**TASK ITEM:**
Rewrite the part of the Sarah Everard report that begins at the words "It was announced" and stops after "in Ashford, Kent.", putting "forest" wherever "woodland" appears.

Published: 07:25, 12 March 2021
| Updated: 20:58, 12 March 2021
A body found in woodland is that of missing 33-year-old Sarah Everard.
It was announced on Wednesday human remains were found at land near Great Chart, Ashford, but today they have been formally identified.
Speaking outside Scotland Yard assistant commissioner Nick Ephgrave said: "On Wednesday evening detectives investigating Sarah's disappearance discovered a body secreted in woodland in Ashford, Kent.
“I can now confirm this has been formally identified as Sarah. A post-mortem examination is now taking place.
"Specialist officers are in constant contact with her family and have updated them on this terrible news.
“We continue to support them as best we possibly can in these truly dreadful circumstances.
"A Metropolitan Police officer who was arrested on suspicion of Sarah’s murder remains in custody.
Assistant commissioner Nick Ephgrave gives a statement
"Our investigation continues with hundreds of officers working around the clock to find out exactly what has taken place.
"I know that the public feel deeply hurt and angry and I speak on behalf of all my colleagues when I say that we too are horrified.
"I understand that women in London and the wider public, particularly those in the area where Sarah went missing, will be worried and may well be feeling frightened.
"Londoners are likely to continue to see extra officers on the streets in the coming days.
"Please know our officers are committed to keeping you and your loved ones safe. Our dedication to serve the people of London is undiminished."
The woodland where Ms Everard's body was found is next to the sprawling 44-acre Great Chart Golf and Leisure complex.

**INFORMATION SHOWN:**
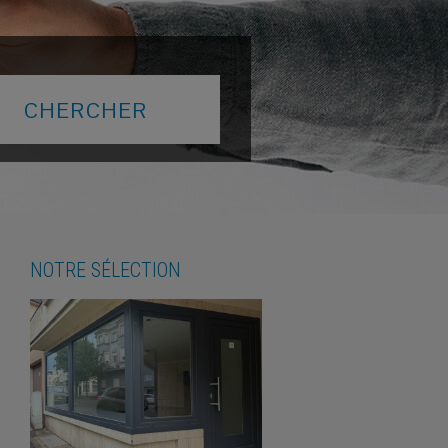
NOTRE SÉLECTION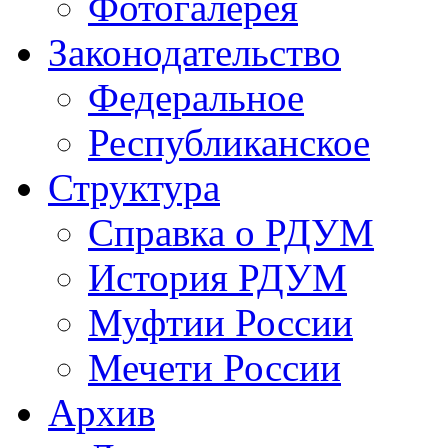
Фотогалерея
Законодательство
Федеральное
Республиканское
Структура
Справка о РДУМ
История РДУМ
Муфтии России
Мечети России
Архив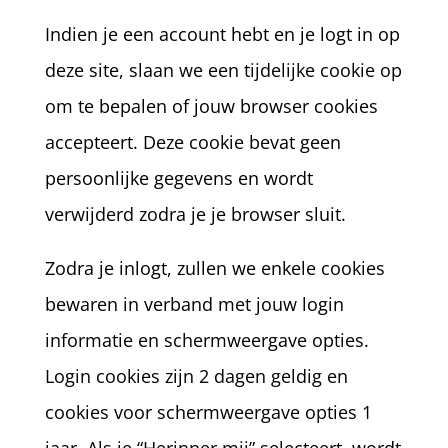
Indien je een account hebt en je logt in op
deze site, slaan we een tijdelijke cookie op
om te bepalen of jouw browser cookies
accepteert. Deze cookie bevat geen
persoonlijke gegevens en wordt
verwijderd zodra je je browser sluit.
Zodra je inlogt, zullen we enkele cookies
bewaren in verband met jouw login
informatie en schermweergave opties.
Login cookies zijn 2 dagen geldig en
cookies voor schermweergave opties 1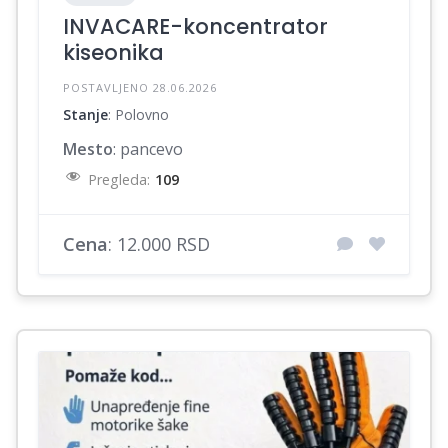
INVACARE-koncentrator
kiseonika
POSTAVLJENO 28.06.2026
Stanje
: Polovno
Mesto
: pancevo
Pregleda:
109
Cena
: 12.000 RSD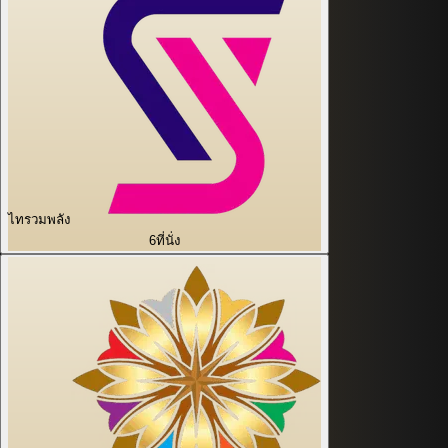
ไทรวมพลัง
6
ที่นั่ง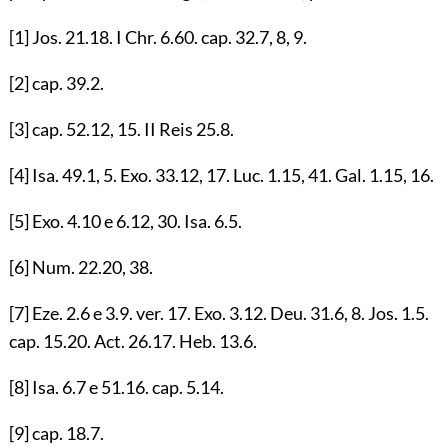
[1]
Jos.
21.18
. I Chr.
6.60
. cap.
32.7
,
8
,
9
.
[2]
cap.
39.2
.
[3]
cap.
52.12
,
15
. II Reis
25.8
.
[4]
Isa.
49.1
,
5
. Exo.
33.12
,
17
. Luc.
1.15
,
41
. Gal.
1.15
,
16
.
[5]
Exo.
4.10
e
6.12
,
30
. Isa.
6.5
.
[6]
Num.
22.20
,
38
.
[7]
Eze.
2.6
e
3.9
. ver.
17
. Exo.
3.12
. Deu.
31.6
,
8
. Jos.
1.5
.
cap.
15.20
. Act.
26.17
. Heb.
13.6
.
[8]
Isa.
6.7
e
51.16
. cap.
5.14
.
[9]
cap.
18.7
.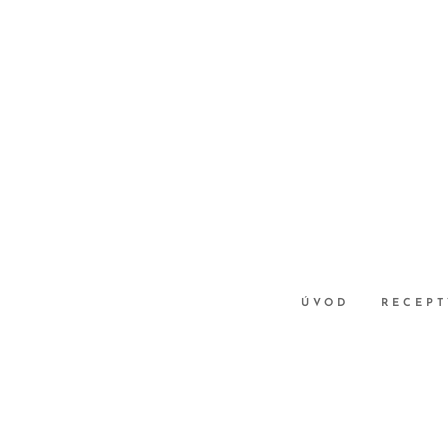
ÚVOD
RECEPT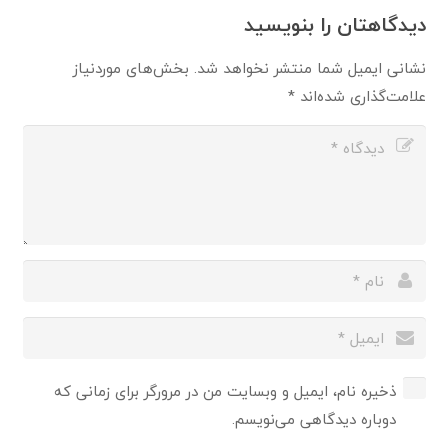
دیدگاهتان را بنویسید
نشانی ایمیل شما منتشر نخواهد شد.
بخش‌های موردنیاز
علامت‌گذاری شده‌اند
*
ذخیره نام، ایمیل و وبسایت من در مرورگر برای زمانی که
دوباره دیدگاهی می‌نویسم.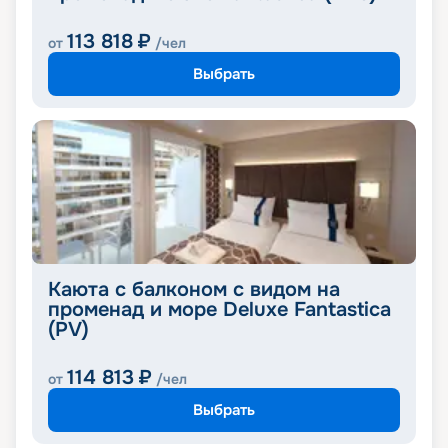
113 818
₽
от
/чел
Выбрать
Каюта с балконом с видом на
променад и море Deluxe Fantastica
(PV)
114 813
₽
от
/чел
Выбрать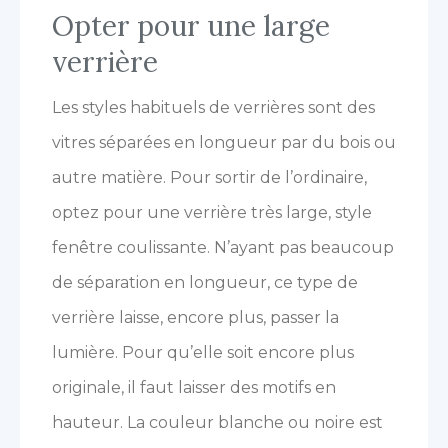
Opter pour une large
verrière
Les styles habituels de verrières sont des
vitres séparées en longueur par du bois ou
autre matière. Pour sortir de l’ordinaire,
optez pour une verrière très large, style
fenêtre coulissante. N’ayant pas beaucoup
de séparation en longueur, ce type de
verrière laisse, encore plus, passer la
lumière. Pour qu’elle soit encore plus
originale, il faut laisser des motifs en
hauteur. La couleur blanche ou noire est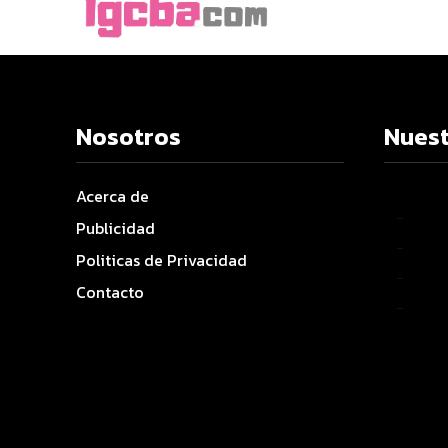
Nosotros
Nuest
Acerca de
–
Publicidad
–
Politicas de Privacidad
–
Contacto
–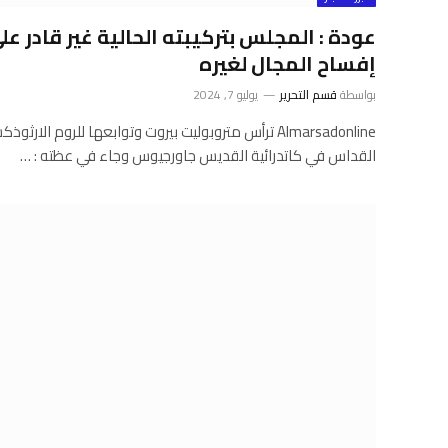
عودة : المجلس بتركيبته الحالية غير قادر ع
إفساح المجال لغيره
بواسطة
قسم التحرير
يوليو 7, 2024
Almarsadonline ترأس متروبوليت بيروت وتوابعها للروم 
القداس في كاتدرائية القديس جاورجيوس وجاء في عظته : …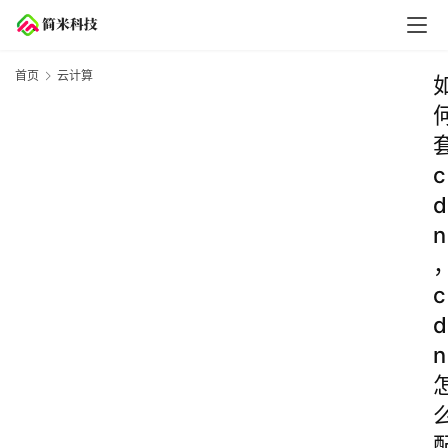
首页
云计算
c
d
n
c
d
n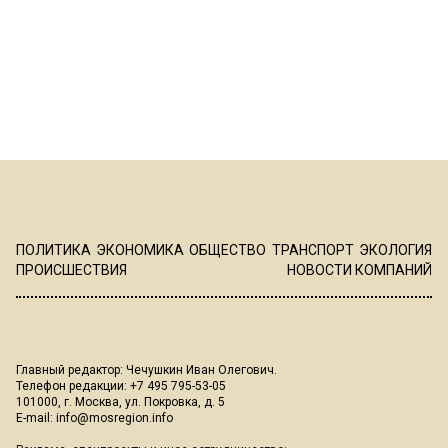
ПОЛИТИКА
ЭКОНОМИКА
ОБЩЕСТВО
ТРАНСПОРТ
ЭКОЛОГИЯ
ПРОИСШЕСТВИЯ
НОВОСТИ КОМПАНИЙ
Главный редактор: Чечушкин Иван Олегович.
Телефон редакции: +7 495 795-53-05
101000, г. Москва, ул. Покровка, д. 5
E-mail:
info@mosregion.info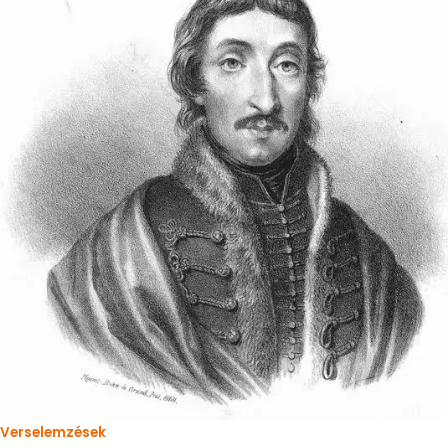
Verselemzések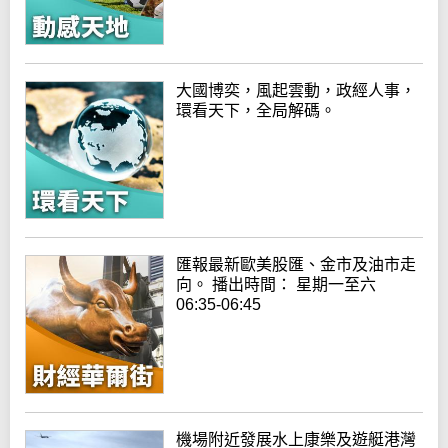
大國博奕，風起雲動，政經人事，
環看天下，全局解碼。
匯報最新歐美股匯、金市及油市走
向。 播出時間： 星期一至六
06:35-06:45
機場附近發展水上康樂及遊艇港灣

**RESULT OF THIS EXERCISE:**
It was announced on Wednesday human remains were found at land near Great Chart, Ashford, but today they have been formally identified.
Speaking outside Scotland Yard assistant commissioner Nick Ephgrave said: "On Wednesday evening detectives investigating Sarah's disappearance discovered a body secreted in forest in Ashford, Kent.